You are viewing a preview of this job. Log in or register to view more details about this job.

Machine Learning Data Scientist Intern, Infrastructure Data Center (PhD)

As we plan to grow our Data Center organization, we need to ​leverage data to drive decisions and ​introduce automation, predictability & optimization to allow us to operate ​efficiently and reliably at scale. Our data scientist team identifies business problems and solves them by using various numerical techniques, algorithms, and models in Operations Research, Data Science, and Data Mining. In this role, your primary responsibility will be to partner with key stakeholders and lead the development of an analytics program to support and enable the continued growth critical to Meta's Data Center organization. You will have the opportunity to work on a broad spectrum of areas such as Supply Chain Optimization, Inventory & Capacity Planning, Process Design & Optimization, Financial Modeling and Demand Forecasting.

The ideal candidate will have a passion for working in white space and creating impact from the ground up in a fast-paced environment. Additionally, you will have a proven track record of thought leadership and impact in developing similar analytics and metrics based programs.

This is a 12-week internship supporting our Infrastructure Data Center team and located in Fremont, CA.

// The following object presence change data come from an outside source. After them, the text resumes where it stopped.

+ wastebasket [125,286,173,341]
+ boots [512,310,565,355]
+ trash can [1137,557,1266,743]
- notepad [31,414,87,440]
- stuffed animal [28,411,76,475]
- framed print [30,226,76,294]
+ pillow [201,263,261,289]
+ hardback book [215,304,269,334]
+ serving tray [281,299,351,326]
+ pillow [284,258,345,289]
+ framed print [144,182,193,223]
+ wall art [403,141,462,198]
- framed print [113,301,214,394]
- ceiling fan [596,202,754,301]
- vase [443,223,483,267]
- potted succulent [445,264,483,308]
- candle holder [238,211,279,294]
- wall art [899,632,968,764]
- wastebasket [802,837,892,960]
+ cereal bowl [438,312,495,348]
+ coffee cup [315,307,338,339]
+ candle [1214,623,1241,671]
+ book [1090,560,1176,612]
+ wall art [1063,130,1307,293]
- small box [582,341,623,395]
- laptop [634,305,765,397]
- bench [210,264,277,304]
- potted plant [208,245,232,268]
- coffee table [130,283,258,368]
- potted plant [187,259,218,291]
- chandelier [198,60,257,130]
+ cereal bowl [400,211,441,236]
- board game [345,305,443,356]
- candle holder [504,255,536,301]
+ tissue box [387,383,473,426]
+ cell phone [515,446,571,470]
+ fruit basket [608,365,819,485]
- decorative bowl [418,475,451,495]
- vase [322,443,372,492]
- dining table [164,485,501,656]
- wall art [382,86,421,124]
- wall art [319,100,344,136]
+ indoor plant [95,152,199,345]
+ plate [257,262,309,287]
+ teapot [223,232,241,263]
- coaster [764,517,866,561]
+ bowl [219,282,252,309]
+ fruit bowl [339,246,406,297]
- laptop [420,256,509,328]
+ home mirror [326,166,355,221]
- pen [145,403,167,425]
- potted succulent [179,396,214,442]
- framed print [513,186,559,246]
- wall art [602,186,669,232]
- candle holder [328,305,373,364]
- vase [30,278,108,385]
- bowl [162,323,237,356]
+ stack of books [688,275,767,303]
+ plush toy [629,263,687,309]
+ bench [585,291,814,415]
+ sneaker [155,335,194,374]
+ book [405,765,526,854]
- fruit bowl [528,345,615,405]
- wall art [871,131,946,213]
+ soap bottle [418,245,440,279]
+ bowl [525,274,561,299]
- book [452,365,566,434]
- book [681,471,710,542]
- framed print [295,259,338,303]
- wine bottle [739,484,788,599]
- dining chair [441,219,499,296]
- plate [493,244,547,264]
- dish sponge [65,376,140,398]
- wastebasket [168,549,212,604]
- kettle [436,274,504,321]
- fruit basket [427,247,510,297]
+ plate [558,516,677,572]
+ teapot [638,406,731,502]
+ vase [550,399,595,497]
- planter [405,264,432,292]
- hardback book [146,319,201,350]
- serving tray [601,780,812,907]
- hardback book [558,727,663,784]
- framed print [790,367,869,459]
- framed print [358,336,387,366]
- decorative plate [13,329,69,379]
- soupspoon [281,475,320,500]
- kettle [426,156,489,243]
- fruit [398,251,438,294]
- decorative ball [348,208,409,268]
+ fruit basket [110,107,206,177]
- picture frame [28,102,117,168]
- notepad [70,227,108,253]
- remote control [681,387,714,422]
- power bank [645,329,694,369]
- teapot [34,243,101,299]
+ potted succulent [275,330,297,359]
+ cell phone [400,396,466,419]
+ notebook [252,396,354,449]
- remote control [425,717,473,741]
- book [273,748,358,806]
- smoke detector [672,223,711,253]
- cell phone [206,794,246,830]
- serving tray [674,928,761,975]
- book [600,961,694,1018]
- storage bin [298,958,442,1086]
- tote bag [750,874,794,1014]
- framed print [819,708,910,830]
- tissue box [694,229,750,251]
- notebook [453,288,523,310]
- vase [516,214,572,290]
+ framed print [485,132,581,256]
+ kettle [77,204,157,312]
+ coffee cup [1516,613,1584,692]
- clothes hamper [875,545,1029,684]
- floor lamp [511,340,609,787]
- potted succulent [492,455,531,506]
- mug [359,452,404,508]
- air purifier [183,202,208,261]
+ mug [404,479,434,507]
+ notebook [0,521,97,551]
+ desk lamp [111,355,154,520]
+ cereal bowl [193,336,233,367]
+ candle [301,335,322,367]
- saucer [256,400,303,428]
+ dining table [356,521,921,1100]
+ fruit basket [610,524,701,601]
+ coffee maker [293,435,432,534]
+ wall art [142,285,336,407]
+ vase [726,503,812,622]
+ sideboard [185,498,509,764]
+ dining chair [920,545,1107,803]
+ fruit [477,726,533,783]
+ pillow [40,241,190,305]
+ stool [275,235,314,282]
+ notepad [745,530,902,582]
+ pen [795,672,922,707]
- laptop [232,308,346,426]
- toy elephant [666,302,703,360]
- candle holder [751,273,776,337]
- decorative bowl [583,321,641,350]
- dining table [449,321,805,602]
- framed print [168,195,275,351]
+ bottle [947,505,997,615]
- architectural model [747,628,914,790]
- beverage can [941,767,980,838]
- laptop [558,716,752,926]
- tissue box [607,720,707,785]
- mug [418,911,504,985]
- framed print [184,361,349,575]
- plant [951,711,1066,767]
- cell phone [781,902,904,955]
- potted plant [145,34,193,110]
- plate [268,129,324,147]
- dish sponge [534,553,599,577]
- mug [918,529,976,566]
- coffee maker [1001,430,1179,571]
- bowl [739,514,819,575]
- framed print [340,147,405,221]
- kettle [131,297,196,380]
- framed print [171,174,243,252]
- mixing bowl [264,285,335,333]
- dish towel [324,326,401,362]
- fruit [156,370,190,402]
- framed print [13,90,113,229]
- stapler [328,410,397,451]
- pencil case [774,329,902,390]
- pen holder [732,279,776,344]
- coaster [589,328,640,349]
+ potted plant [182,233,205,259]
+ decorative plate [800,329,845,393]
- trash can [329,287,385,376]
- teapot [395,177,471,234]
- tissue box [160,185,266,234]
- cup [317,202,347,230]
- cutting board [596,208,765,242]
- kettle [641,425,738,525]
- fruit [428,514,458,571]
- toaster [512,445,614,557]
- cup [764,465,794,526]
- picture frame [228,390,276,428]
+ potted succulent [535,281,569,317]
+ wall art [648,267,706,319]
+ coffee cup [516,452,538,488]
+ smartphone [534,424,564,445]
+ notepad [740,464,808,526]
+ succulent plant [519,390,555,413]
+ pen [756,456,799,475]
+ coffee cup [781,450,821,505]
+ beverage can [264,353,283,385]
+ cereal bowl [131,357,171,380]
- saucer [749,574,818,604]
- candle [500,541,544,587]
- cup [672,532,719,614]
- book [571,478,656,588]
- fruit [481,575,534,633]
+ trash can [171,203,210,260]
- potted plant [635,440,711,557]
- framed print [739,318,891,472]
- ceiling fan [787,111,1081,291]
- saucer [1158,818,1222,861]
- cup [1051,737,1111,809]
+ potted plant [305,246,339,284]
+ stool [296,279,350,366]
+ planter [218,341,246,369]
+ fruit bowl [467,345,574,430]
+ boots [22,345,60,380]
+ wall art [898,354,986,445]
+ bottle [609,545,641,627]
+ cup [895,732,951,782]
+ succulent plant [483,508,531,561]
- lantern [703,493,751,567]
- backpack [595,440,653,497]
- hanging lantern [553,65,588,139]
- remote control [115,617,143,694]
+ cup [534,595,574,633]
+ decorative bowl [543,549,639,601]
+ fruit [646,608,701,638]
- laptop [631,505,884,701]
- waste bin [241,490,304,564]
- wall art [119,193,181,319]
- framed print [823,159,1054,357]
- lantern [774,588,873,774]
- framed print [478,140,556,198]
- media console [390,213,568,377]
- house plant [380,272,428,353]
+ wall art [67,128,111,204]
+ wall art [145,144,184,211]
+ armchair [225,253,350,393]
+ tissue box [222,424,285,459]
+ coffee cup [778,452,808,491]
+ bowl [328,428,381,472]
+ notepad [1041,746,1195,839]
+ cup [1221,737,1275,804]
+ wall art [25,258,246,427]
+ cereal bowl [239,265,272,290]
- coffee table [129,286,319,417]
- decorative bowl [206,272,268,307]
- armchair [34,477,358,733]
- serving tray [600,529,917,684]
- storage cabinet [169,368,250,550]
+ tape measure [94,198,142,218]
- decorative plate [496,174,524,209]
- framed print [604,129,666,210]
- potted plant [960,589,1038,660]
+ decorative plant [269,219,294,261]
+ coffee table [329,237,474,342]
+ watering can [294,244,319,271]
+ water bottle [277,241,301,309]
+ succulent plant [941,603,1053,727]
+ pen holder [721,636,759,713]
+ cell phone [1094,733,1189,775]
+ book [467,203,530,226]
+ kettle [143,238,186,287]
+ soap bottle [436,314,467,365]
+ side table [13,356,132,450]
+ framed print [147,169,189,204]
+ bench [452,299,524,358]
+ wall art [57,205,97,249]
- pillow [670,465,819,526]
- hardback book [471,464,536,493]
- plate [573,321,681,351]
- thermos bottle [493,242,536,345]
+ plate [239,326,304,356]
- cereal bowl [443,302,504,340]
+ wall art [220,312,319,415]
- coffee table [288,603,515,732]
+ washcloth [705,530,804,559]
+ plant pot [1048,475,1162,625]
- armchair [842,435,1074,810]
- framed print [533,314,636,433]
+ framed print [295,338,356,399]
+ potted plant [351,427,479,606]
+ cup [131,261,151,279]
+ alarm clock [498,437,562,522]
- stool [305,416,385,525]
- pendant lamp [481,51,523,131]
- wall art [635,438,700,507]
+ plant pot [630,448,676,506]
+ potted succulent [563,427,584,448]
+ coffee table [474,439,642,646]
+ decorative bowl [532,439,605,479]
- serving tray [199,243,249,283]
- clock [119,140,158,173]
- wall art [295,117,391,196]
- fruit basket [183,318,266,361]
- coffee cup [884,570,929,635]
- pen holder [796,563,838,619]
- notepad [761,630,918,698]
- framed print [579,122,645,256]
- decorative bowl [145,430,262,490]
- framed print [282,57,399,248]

Machine Learning Data Scientist Intern, Infrastructure Data Center Responsibilities
  • Apply Machine Learning (ML), statistical modeling, & AI algorithms to large-scale distributed systems, forecasting systems and scheduling systems.
  • Build pragmatic, scalable, and statistically rigorous solutions for data center infrastructure problems by leveraging or developing state-of-the-art machine learning methodologies on top of Facebook's unparalleled data infrastructure.
  • Partner with internal stakeholders on projects to identify and articulate opportunities, see beyond the data to identify solutions that will raise the bar for decision making.
  • Collaborate with cross-functional data and product teams across business applications to access and manipulate data, explain data gathering requirements, display results, and build efficient and scalable analytics solutions.
  • Recommend process changes based on robust analysis of operational data and user behavior to improve overall business performance.
  • Communicate final recommendations and drive decision making.

Minimum Qualifications
  • Pursuing MS or PhD in quantitative field such as Operations Research, Computer Science, Quantitative Finance, Math, Physics or a related Engineering degree
  • Knowledge of Statistics & Probability (e.g. Hypothesis testing, Regression)
  • Familiar with SQL. Ability to program in one programming language (Python or C++)
  • Experience in modeling and analyzing large-scale structured and unstructured data using Python or R.
  • Knowledge of Machine learning and Deep learning algorithms.
  • Experience in building machine learning models and new frameworks in academia and/or industry

Preferred Qualifications
  • Currently has, or is in the process of obtaining a MS degree or PhD in an analytical field (e.g. Computer Science, Engineering, Mathematics, Statistics, Operations Research, Management Science).
  • Deep expertise in one of the areas - Graph Learning, NLP, Time series models or Deep learning methods.
  • Familiarity with visualization tools (such as Tableau).
  • Experience writing testable code and shipping code into production.
  • Hands-on experience working on operational problems in an industrial environment.